With a bit of luck, you can pick up a (used, but very good condition)
Ultra2 multichannel SCSI RAID controller for $150-200 on ebay. A
hotswap cage will set you back much, much more (between $600 and $2000
new). As for new controllers, I understand they start at around $800
or so. Look at LSI (Formerly Mylex and AMI) and Adaptec (I don't have
experience with their RAID cards, but, of course, their SCSI gear is
nice, if expensive.)
I like the 4 channel mylex cards! I had a few running a couple of TB
last year (I am so looking forward to being able to create +2tb
terrabyte arrays! 2.6!! 2.6!!). I will probably go with a mylex card,
but I seem to remember the mylex raid card developer died last year and
I was wondering if the driver was continuing to be well supported. Last
year I purchased a couple of thousand quid adaptec card and found its
linux support was nothing less than shocking. It was very shocking, it
was attrocous and there tech support was horrible, its still in a box
some where and I would sooner not buy an adaptec card ever again.
You do lose out in storage capacity under SCSI. A new 200GB IDE drive
costs $400. A new 146GB SCSI disk will set you back $1000+.

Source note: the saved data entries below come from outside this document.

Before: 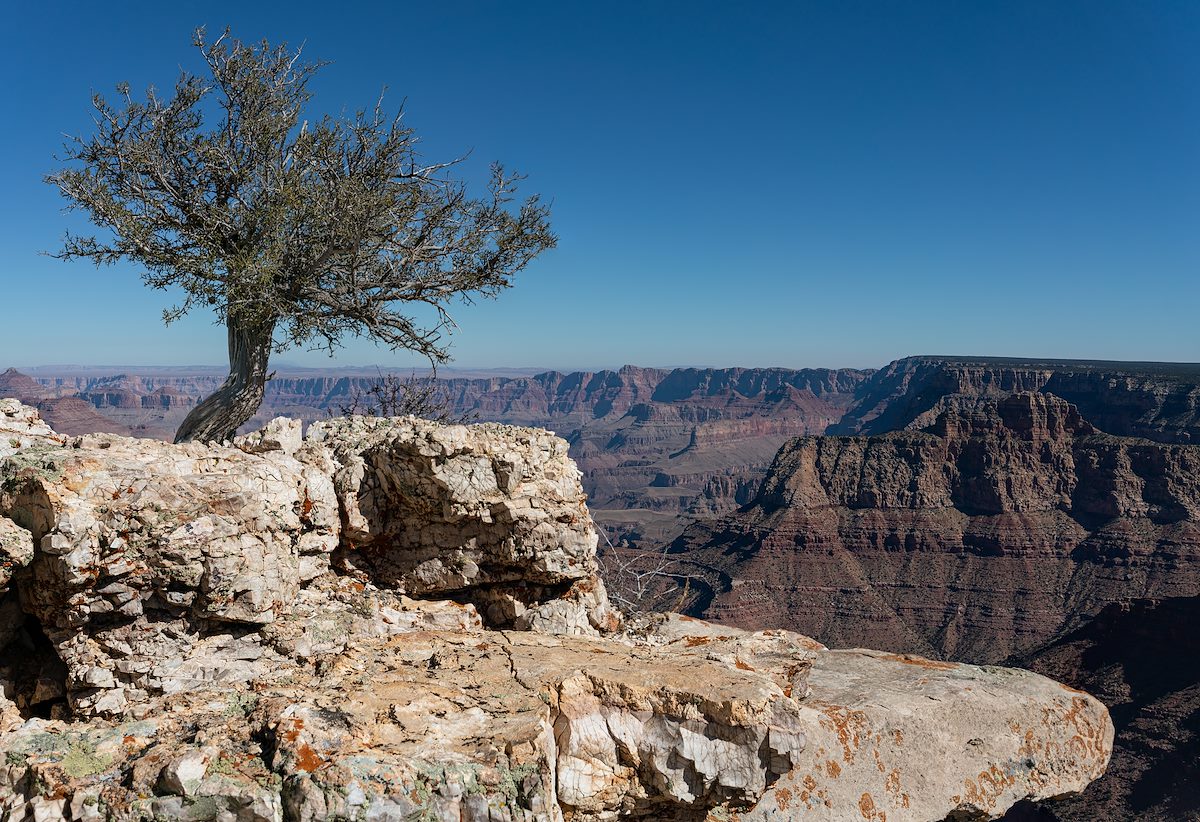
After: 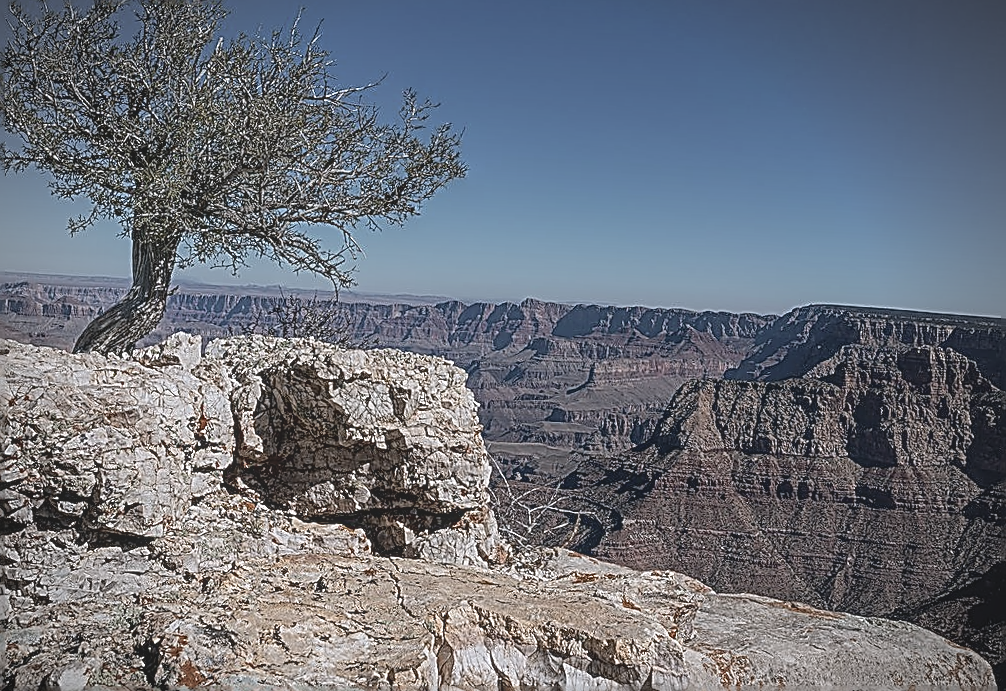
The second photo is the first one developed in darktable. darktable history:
local contrast: detail 130%
color calibration: illuminant as shot in camera, x 0.358, y 0.373, temperature 4628.91 K
crop and rotate: angle -2.99°, left 5.272%, top 5.225%, right 4.635%, bottom 4.433%
vignetting: fall-off start 75.66%, width/height ratio 1.088
contrast brightness saturation: contrast -0.266, saturation -0.434
sharpen: amount 1.989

Thankfully, its not my money :) and i only need a couple of hundred gigs
If you're looking for an ironclad solution for work, I'd probably buy
something of a big vendor like Dell or IBM (as part of a server, or
whatever). Both of them have pretty good track records with regards to
supporting RAID under linux (Dell even sponsors the development of
drivers for their cards).
My experiance is that I would sooner not have any thing to do with
these venders especialy when it comes to linux. In fact I refuse to
work with IBM at all, after some wonderfull stuff ups with a couple of
hundred thousand dollars worth of SAN gear. I can only advise you from
my experiances that you all do they same.
Cheers,
Matt
P.S. A RAID solution will not save you from backups. It won't even
save you from backing up often. It will save your uptime, and it will
help you restore in the event of a disk failure.
ype just need to keep running in the event of disk failure.
At 17:08 21/10/2003, you wrote:
Would any one feel inclined to recommend some thing? I would prefer
hardware over software and I don't need much space, a couple of
hundred
gigs, I just want it to be stable and safe. I will probably Just raid
mirror two drives.
SCSI is best for its hotswap ability. So no IDE,ATA cards thanks?
What do you think? Any one want to sell me one(new)?